• _Required task_:
Format the listing below as a numbered list, leaving out any blank lines.

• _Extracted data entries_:
start

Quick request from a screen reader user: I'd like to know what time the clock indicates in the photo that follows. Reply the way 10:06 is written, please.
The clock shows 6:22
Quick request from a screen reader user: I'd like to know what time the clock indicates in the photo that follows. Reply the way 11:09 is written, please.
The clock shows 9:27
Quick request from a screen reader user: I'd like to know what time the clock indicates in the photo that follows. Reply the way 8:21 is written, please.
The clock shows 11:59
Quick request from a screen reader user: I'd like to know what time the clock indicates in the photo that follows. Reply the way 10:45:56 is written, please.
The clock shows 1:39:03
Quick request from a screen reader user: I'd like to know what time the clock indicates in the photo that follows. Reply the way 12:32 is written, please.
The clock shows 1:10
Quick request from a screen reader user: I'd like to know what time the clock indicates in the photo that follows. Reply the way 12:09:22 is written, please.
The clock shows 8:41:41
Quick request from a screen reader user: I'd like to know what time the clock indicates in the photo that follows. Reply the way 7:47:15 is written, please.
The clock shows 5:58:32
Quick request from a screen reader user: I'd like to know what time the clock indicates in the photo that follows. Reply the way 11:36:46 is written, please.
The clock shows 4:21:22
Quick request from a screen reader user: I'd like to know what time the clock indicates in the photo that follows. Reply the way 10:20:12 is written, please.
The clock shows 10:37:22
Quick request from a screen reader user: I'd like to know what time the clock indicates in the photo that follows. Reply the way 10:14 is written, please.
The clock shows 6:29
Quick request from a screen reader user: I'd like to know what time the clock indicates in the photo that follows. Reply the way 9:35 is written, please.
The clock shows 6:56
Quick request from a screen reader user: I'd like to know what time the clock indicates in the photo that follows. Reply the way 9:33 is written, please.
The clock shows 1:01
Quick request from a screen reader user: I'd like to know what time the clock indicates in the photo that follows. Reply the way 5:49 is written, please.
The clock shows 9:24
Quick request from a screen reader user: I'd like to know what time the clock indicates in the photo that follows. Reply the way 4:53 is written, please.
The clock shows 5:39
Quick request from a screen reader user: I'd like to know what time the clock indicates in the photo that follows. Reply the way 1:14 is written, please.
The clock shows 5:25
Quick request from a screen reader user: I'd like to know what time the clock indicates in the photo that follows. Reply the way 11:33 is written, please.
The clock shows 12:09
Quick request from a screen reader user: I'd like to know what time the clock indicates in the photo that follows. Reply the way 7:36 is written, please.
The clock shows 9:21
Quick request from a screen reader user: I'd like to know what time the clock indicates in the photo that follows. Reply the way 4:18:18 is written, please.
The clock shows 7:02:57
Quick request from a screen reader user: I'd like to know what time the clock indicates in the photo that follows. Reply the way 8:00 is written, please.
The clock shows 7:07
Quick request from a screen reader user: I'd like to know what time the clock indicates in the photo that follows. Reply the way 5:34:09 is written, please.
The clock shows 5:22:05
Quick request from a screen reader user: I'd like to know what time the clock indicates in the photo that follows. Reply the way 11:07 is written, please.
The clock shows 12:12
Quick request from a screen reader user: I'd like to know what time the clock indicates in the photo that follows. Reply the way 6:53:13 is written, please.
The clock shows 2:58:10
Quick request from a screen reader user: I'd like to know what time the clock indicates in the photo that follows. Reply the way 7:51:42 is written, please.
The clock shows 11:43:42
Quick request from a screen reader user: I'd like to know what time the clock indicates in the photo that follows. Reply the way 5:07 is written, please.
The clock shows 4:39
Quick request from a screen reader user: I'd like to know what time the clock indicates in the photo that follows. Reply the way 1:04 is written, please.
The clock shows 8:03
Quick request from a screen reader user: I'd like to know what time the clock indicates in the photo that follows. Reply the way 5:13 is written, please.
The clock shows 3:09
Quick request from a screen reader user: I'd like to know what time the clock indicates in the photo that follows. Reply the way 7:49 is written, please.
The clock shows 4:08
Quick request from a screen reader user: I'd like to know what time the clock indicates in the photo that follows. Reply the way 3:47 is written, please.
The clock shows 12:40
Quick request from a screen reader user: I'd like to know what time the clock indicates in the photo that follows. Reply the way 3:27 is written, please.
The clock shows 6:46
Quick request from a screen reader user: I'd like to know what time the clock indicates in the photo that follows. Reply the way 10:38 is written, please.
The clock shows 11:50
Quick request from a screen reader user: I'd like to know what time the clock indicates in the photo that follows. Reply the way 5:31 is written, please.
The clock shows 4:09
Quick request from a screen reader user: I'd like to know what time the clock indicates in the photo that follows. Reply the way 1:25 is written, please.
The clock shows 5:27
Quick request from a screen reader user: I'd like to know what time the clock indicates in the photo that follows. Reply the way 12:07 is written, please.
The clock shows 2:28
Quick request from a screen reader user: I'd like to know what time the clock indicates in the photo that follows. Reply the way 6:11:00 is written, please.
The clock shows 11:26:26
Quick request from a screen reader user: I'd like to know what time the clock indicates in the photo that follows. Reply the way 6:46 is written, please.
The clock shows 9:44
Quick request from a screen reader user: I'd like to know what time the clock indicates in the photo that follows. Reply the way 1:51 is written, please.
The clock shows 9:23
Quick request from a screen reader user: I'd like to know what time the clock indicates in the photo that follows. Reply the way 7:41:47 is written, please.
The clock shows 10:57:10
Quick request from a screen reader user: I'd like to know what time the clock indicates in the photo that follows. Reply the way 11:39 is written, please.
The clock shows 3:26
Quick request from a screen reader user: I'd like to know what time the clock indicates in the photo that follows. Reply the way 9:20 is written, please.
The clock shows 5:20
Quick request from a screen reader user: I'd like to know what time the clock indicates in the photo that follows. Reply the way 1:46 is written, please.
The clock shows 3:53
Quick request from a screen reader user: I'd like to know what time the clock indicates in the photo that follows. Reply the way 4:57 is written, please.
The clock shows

end

• _Reply_:
1. Quick request from a screen reader user: I'd like to know what time the clock indicates in the photo that follows. Reply the way 10:06 is written, please.
2. The clock shows 6:22
3. Quick request from a screen reader user: I'd like to know what time the clock indicates in the photo that follows. Reply the way 11:09 is written, please.
4. The clock shows 9:27
5. Quick request from a screen reader user: I'd like to know what time the clock indicates in the photo that follows. Reply the way 8:21 is written, please.
6. The clock shows 11:59
7. Quick request from a screen reader user: I'd like to know what time the clock indicates in the photo that follows. Reply the way 10:45:56 is written, please.
8. The clock shows 1:39:03
9. Quick request from a screen reader user: I'd like to know what time the clock indicates in the photo that follows. Reply the way 12:32 is written, please.
10. The clock shows 1:10
11. Quick request from a screen reader user: I'd like to know what time the clock indicates in the photo that follows. Reply the way 12:09:22 is written, please.
12. The clock shows 8:41:41
13. Quick request from a screen reader user: I'd like to know what time the clock indicates in the photo that follows. Reply the way 7:47:15 is written, please.
14. The clock shows 5:58:32
15. Quick request from a screen reader user: I'd like to know what time the clock indicates in the photo that follows. Reply the way 11:36:46 is written, please.
16. The clock shows 4:21:22
17. Quick request from a screen reader user: I'd like to know what time the clock indicates in the photo that follows. Reply the way 10:20:12 is written, please.
18. The clock shows 10:37:22
19. Quick request from a screen reader user: I'd like to know what time the clock indicates in the photo that follows. Reply the way 10:14 is written, please.
20. The clock shows 6:29
21. Quick request from a screen reader user: I'd like to know what time the clock indicates in the photo that follows. Reply the way 9:35 is written, please.
22. The clock shows 6:56
23. Quick request from a screen reader user: I'd like to know what time the clock indicates in the photo that follows. Reply the way 9:33 is written, please.
24. The clock shows 1:01
25. Quick request from a screen reader user: I'd like to know what time the clock indicates in the photo that follows. Reply the way 5:49 is written, please.
26. The clock shows 9:24
27. Quick request from a screen reader user: I'd like to know what time the clock indicates in the photo that follows. Reply the way 4:53 is written, please.
28. The clock shows 5:39
29. Quick request from a screen reader user: I'd like to know what time the clock indicates in the photo that follows. Reply the way 1:14 is written, please.
30. The clock shows 5:25
31. Quick request from a screen reader user: I'd like to know what time the clock indicates in the photo that follows. Reply the way 11:33 is written, please.
32. The clock shows 12:09
33. Quick request from a screen reader user: I'd like to know what time the clock indicates in the photo that follows. Reply the way 7:36 is written, please.
34. The clock shows 9:21
35. Quick request from a screen reader user: I'd like to know what time the clock indicates in the photo that follows. Reply the way 4:18:18 is written, please.
36. The clock shows 7:02:57
37. Quick request from a screen reader user: I'd like to know what time the clock indicates in the photo that follows. Reply the way 8:00 is written, please.
38. The clock shows 7:07
39. Quick request from a screen reader user: I'd like to know what time the clock indicates in the photo that follows. Reply the way 5:34:09 is written, please.
40. The clock shows 5:22:05
41. Quick request from a screen reader user: I'd like to know what time the clock indicates in the photo that follows. Reply the way 11:07 is written, please.
42. The clock shows 12:12
43. Quick request from a screen reader user: I'd like to know what time the clock indicates in the photo that follows. Reply the way 6:53:13 is written, please.
44. The clock shows 2:58:10
45. Quick request from a screen reader user: I'd like to know what time the clock indicates in the photo that follows. Reply the way 7:51:42 is written, please.
46. The clock shows 11:43:42
47. Quick request from a screen reader user: I'd like to know what time the clock indicates in the photo that follows. Reply the way 5:07 is written, please.
48. The clock shows 4:39
49. Quick request from a screen reader user: I'd like to know what time the clock indicates in the photo that follows. Reply the way 1:04 is written, please.
50. The clock shows 8:03
51. Quick request from a screen reader user: I'd like to know what time the clock indicates in the photo that follows. Reply the way 5:13 is written, please.
52. The clock shows 3:09
53. Quick request from a screen reader user: I'd like to know what time the clock indicates in the photo that follows. Reply the way 7:49 is written, please.
54. The clock shows 4:08
55. Quick request from a screen reader user: I'd like to know what time the clock indicates in the photo that follows. Reply the way 3:47 is written, please.
56. The clock shows 12:40
57. Quick request from a screen reader user: I'd like to know what time the clock indicates in the photo that follows. Reply the way 3:27 is written, please.
58. The clock shows 6:46
59. Quick request from a screen reader user: I'd like to know what time the clock indicates in the photo that follows. Reply the way 10:38 is written, please.
60. The clock shows 11:50
61. Quick request from a screen reader user: I'd like to know what time the clock indicates in the photo that follows. Reply the way 5:31 is written, please.
62. The clock shows 4:09
63. Quick request from a screen reader user: I'd like to know what time the clock indicates in the photo that follows. Reply the way 1:25 is written, please.
64. The clock shows 5:27
65. Quick request from a screen reader user: I'd like to know what time the clock indicates in the photo that follows. Reply the way 12:07 is written, please.
66. The clock shows 2:28
67. Quick request from a screen reader user: I'd like to know what time the clock indicates in the photo that follows. Reply the way 6:11:00 is written, please.
68. The clock shows 11:26:26
69. Quick request from a screen reader user: I'd like to know what time the clock indicates in the photo that follows. Reply the way 6:46 is written, please.
70. The clock shows 9:44
71. Quick request from a screen reader user: I'd like to know what time the clock indicates in the photo that follows. Reply the way 1:51 is written, please.
72. The clock shows 9:23
73. Quick request from a screen reader user: I'd like to know what time the clock indicates in the photo that follows. Reply the way 7:41:47 is written, please.
74. The clock shows 10:57:10
75. Quick request from a screen reader user: I'd like to know what time the clock indicates in the photo that follows. Reply the way 11:39 is written, please.
76. The clock shows 3:26
77. Quick request from a screen reader user: I'd like to know what time the clock indicates in the photo that follows. Reply the way 9:20 is written, please.
78. The clock shows 5:20
79. Quick request from a screen reader user: I'd like to know what time the clock indicates in the photo that follows. Reply the way 1:46 is written, please.
80. The clock shows 3:53
81. Quick request from a screen reader user: I'd like to know what time the clock indicates in the photo that follows. Reply the way 4:57 is written, please.
82. The clock shows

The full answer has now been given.